As forças dos EUA atacaram Fuerte Tiuna no sábado, capturando Nicolás Maduro e sua esposa sem sofrer quaisquer baixas.
Acredita-se que a Força Aérea use entre 20 e 30 Sentinelas RQ-170, que fornecem vigilância e rastreamento de alvos durante operações militares.
Ao mesmo tempo, especialistas em tecnologia militar acreditam que as unidades americanas de guerra cibernética também desempenharam um papel no ataque, causando um apagão em toda a área alvo quando o ataque começou.

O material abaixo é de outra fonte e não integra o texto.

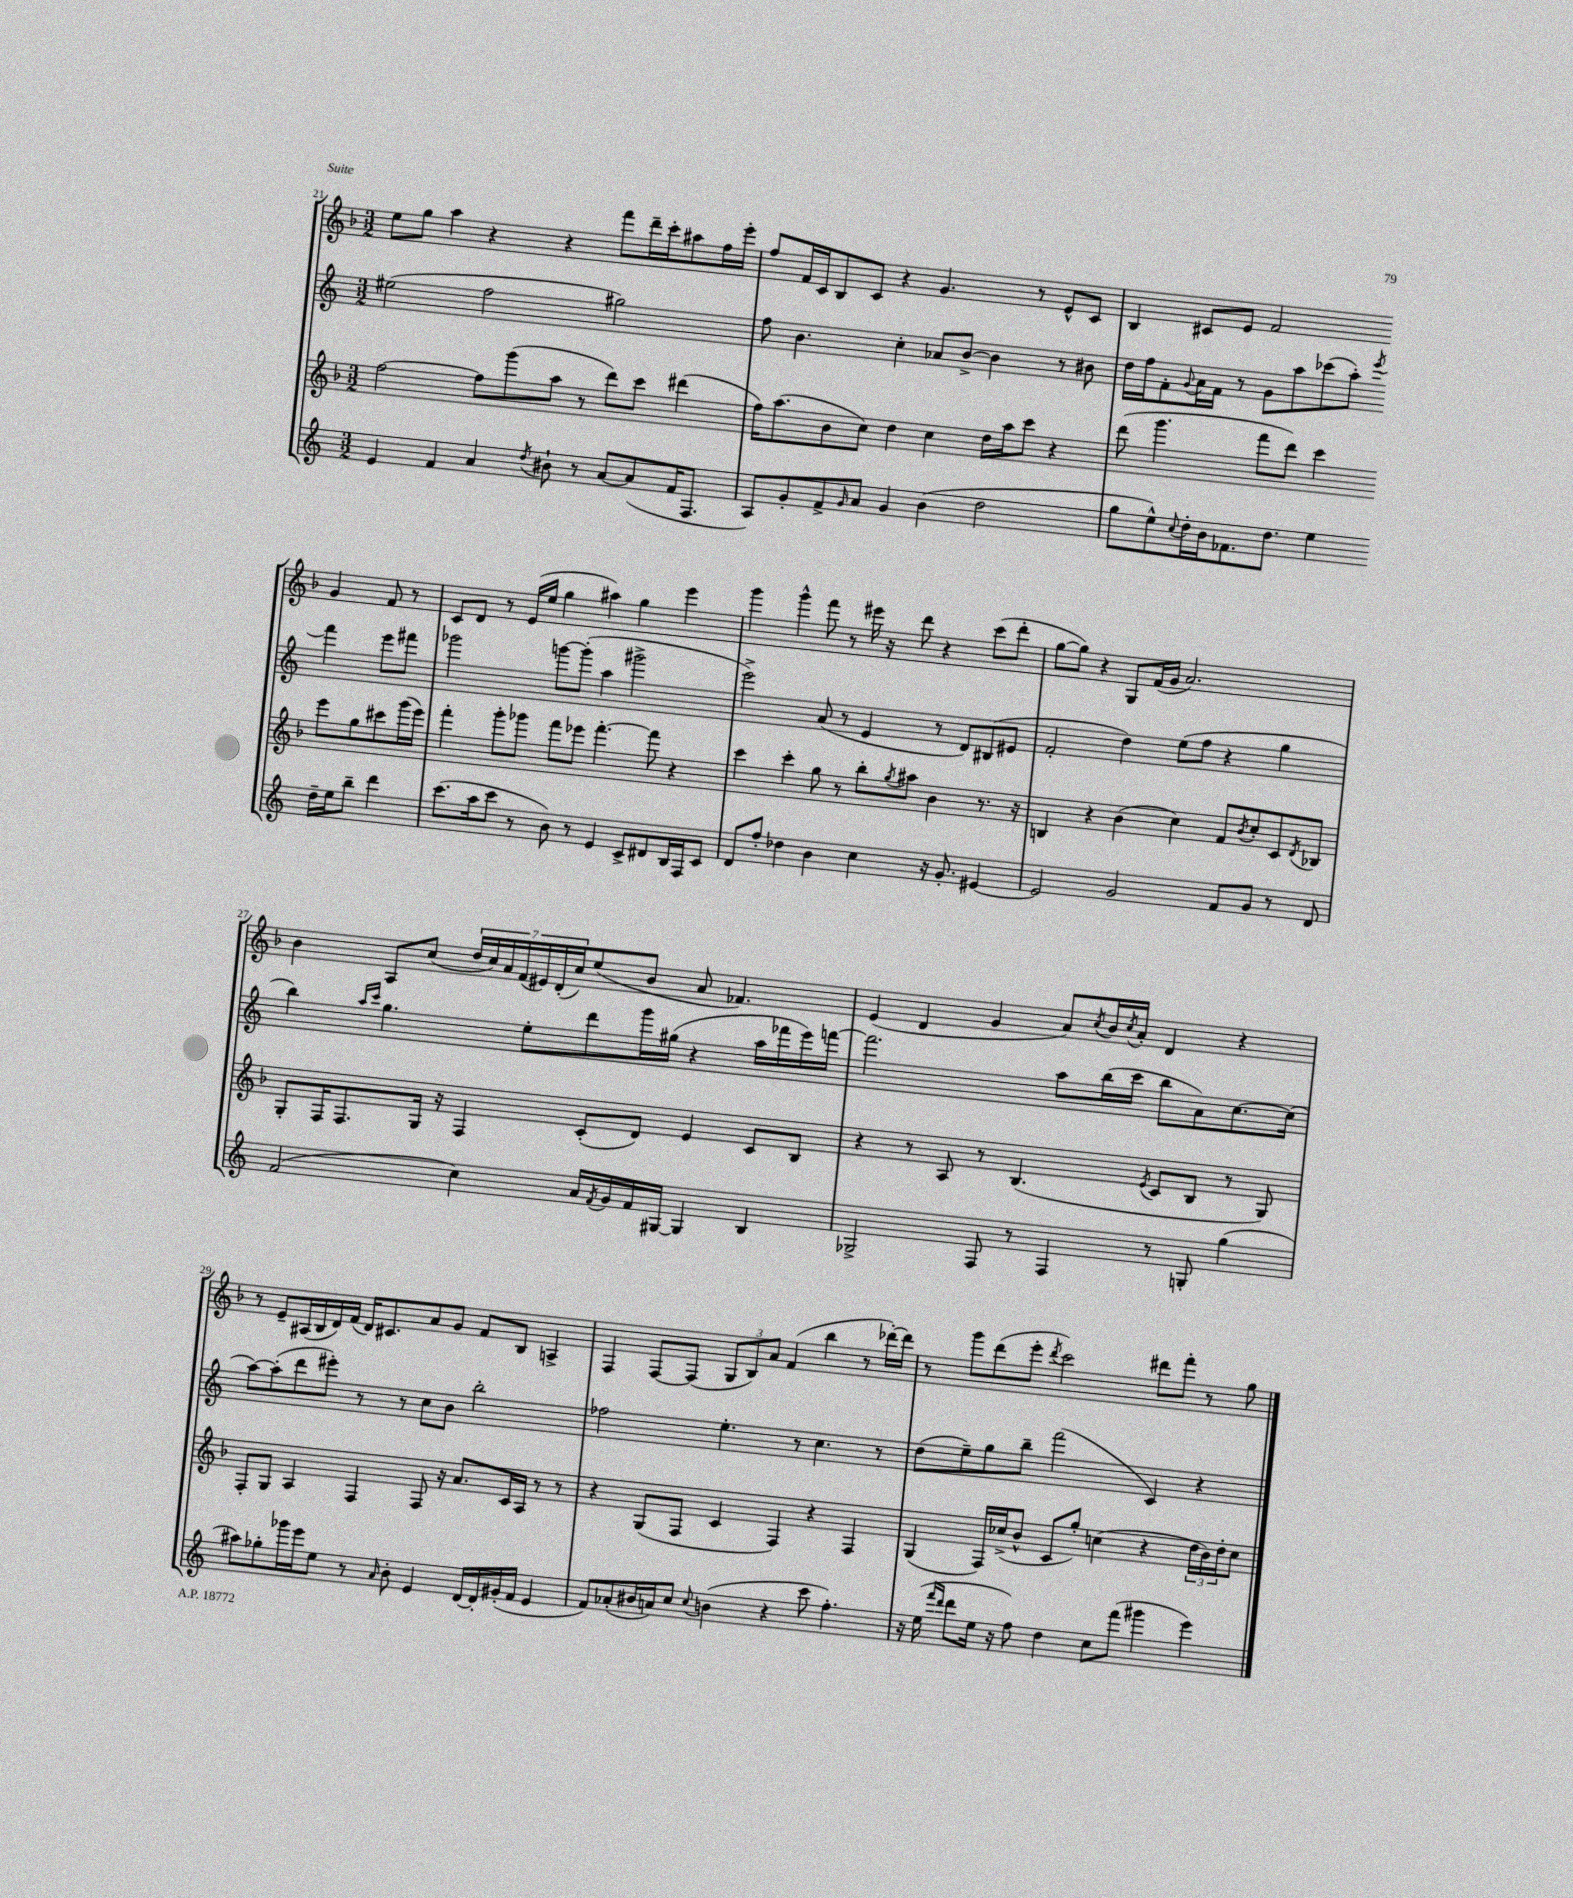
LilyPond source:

<<
\new StaffGroup <<
\new Staff = "s0" {
    \clef treble \key f \major \numericTimeSignature \time 3/2
    e''8 g''8 a''4 r4 r4 f'''8 d'''16-- c'''16-. ais''8 f''16 e'''16-. |
    f''8 f'16 c'16 bes8 c'8 r4 g'4. r8 e'8-^ c'8 |
    bes4 cis'8 e'8 f'2 g'4 f'8 r8 |
    c'8 d'8 r8 e'16( e''16 g''4 ais''4) g''4 e'''4 |
    g'''4 g'''4-^ f'''8 r8 eis'''16 r16 d'''8 r4 c'''8( d'''8-. |
    g''8~ g''8) r4 g8 f'16( g'16 a'2.) |
    bes'4 a8 c''8( \tuplet 7/4 { d''16 c''16) a'16 f'16( eis'16) d'16-.( c''16) } e''8( bes'8 a'8 fes'4.) |
    e'4( d'4 g'4 a'8) \acciaccatura { c''8 } bes'16 \acciaccatura { c''8 } a'16-. d'4 r4 |
    r8 e'8-- ais16( bes16 d'16) f'16( d'16) cis'8. a'8 g'8 f'8 bes8 a4-> |
    f4 f8~ f8( \tuplet 3/2 { g8 bes8) a'8 } f'4( bes''4 r8 des'''16~-.) des'''16 |
    r8 g'''8 d'''8( e'''8-. \acciaccatura { d'''8 } c'''2) dis'''8 f'''8-. r8 g''8 \bar "|." |
}
\new Staff = "s1" {
    \clef treble \key c \major \numericTimeSignature \time 3/2
    eis''2( f''2 gis''2) |
    f''8 b'4. c''4-. aes'8 b'8~-> b'4 r8 bis'8 |
    d''16 f''16 f'8-. \appoggiatura { g'8 } a'16 f'16 r8 g'8 a''8 ces'''8( a''8-.) \acciaccatura { e'''8 } f'''4 e'''8 fis'''8 |
    ges'''2 g'''8~ g'''8-.( a''4 gis'''2-> |
    e'''2->) a'8( r8 e'4 r8 d'8) bis8( eis'8 |
    f'2-. d''4) e''8( f''8 r4 g''4 |
    b''4) \grace { a''16 c'''16 } g''4. e''8-. d'''8 g'''16 gis''16( r4 a''16 fes'''16 e'''16) f'''16~ |
    f'''2. a''8 b''16( c'''16 b''8 a'8) c''8.~ c''16( |
    a''8~) a''8-.( d'''8 eis'''8-.) r8 r8 c''8 b'8 b''2-. |
    fes''2 e''4.-. r8 c''4. r8 |
    d''8( e''8--) g''8 b''8-- f'''2( c'4) r4 \bar "|." |
}
\new Staff = "s2" {
    \clef treble \key f \major \numericTimeSignature \time 3/2
    f''2~ f''8 g'''8( a''8 r8 d'''8) c'''8 dis'''4( |
    f''16) a''8.( bes'8 c''8) d''4 c''4 d''16 a''16 c'''8 r4 |
    d'''8( g'''4. f'''8 d'''8) c'''4 e'''8 g''8 cis'''8 g'''16( e'''16) |
    f'''4-. g'''8-. ges'''8 f'''8 ees'''8 f'''4.~-. f'''8 r4 |
    c'''4 c'''4-. g''8 r8 bes''8-. \acciaccatura { g''8 } ais''8 bes'4 r8. r16 |
    b4 r4 bes'4( c''4) f'8 \acciaccatura { bes'8 } c''8-. c'8 \acciaccatura { d'8 } bes8 |
    g8-. f16 f8. g16 r16 f4 c'8-.( d'8) e'4 c'8 bes8 |
    r4 r8 a8 r8 bes4.( \acciaccatura { e'8 } c'8 bes8 r8 g8) |
    f8-. g8 a4 f4 f8 r16 a'8. c'16 a16 r8 r8 |
    r4 g8( f8 c'4 f4) r4 f4 |
    g4( f16) ces''16->( bes'8-^ c'8 g''8-.) c''4( r4 \tuplet 3/2 { d''16 bes'16) d''16-. } c''8 \bar "|." |
}
\new Staff = "s3" {
    \clef treble \key c \major \numericTimeSignature \time 3/2
    e'4 f'4 a'4 \acciaccatura { d''8 } bis'8-! r8 a'8~ a'8( f'16 f8. |
    a8) g'8-. f'8-> \grace { g'16 } a'8 g'4 b'4( d''2 |
    g''8 e''8-^) \appoggiatura { c''8 } d''16-. b'16 fes'8. d''8. e''4 d''16-- e''16 b''8-- d'''4 |
    c'''8.( a''16 c'''8 r8 b'8) r8 e'4 c'8-> dis'8 b16 f16 c'8 |
    d'8 f''8-. des''4 b'4 c''4 r16 g'8.-. eis'4~ |
    eis'2 g'2 f'8 g'8 r8 d'8 |
    f'2( c''4) a'16 \acciaccatura { f'8 } g'16 f'16 gis16~ gis4 b4 |
    ges2-> f8 r8 f4 r8 g8-. g''4( |
    ais''8) ges''8-. ges'''16 e'''16 e''8 r8 \grace { a'16 } b'8-. e'4 d'16~ d'16-. gis'16-.( f'16 e'4 |
    f'8) aes'8-.( bis'16 a'16) c''8 \appoggiatura { c''8 } b'4( r4 c'''8 f''4.-.) |
    r16 e''16( \grace { f'''16 d'''16 } d'''8 e''16 r16 f''8) d''4 c''8 f'''8( gis'''4 e'''4) \bar "|." |
}
>>
>>
\layout { \context { \Score currentBarNumber = #21 } }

Parte do ataque parece ter incluído um grande corte de energia em torno de Fuerte Tiuna, o maior complexo militar da Venezuela em Caracas.
James Knight, do DigitalWarfare.com, disse ao Daily Mail antes da operação militar que as forças cibernéticas dos EUA vinham mapeando alvos para ataques digitais na Venezuela e em outras nações hostis há anos.
Esse processo incluiu garantir meticulosamente que as instalações civis, como hospitais, não ficariam sem energia se as forças dos EUA invadissem a rede eléctrica do país.
Tal como Knight avaliou em Dezembro, os Estados Unidos pareciam estar a concentrar os seus esforços nas redes militares C2 da Venezuela – os sistemas de comunicações das tropas do país.
O General da Força Aérea dos EUA Dan 'Razin' Caine, presidente do Estado-Maior Conjunto, disse: 'À medida que a força começou a se aproximar de Caracas, o Componente Aéreo Conjunto começou a desmantelar e desativar os sistemas de defesa aérea na Venezuela, usando armas para garantir a passagem segura de helicópteros para a área alvo.'
“O objetivo do nosso componente aéreo é, foi e sempre será proteger os helicópteros e a força terrestre, levá-los ao objetivo e trazê-los para casa.”
O presidente Trump pareceu confirmar que as unidades cibernéticas dos EUA bloquearam a área durante a Operação Absolute Resolve, dizendo: “Estava escuro, as luzes de Caracas estavam em grande parte apagadas por causa de alguma experiência que temos, estava escuro e foi mortal”.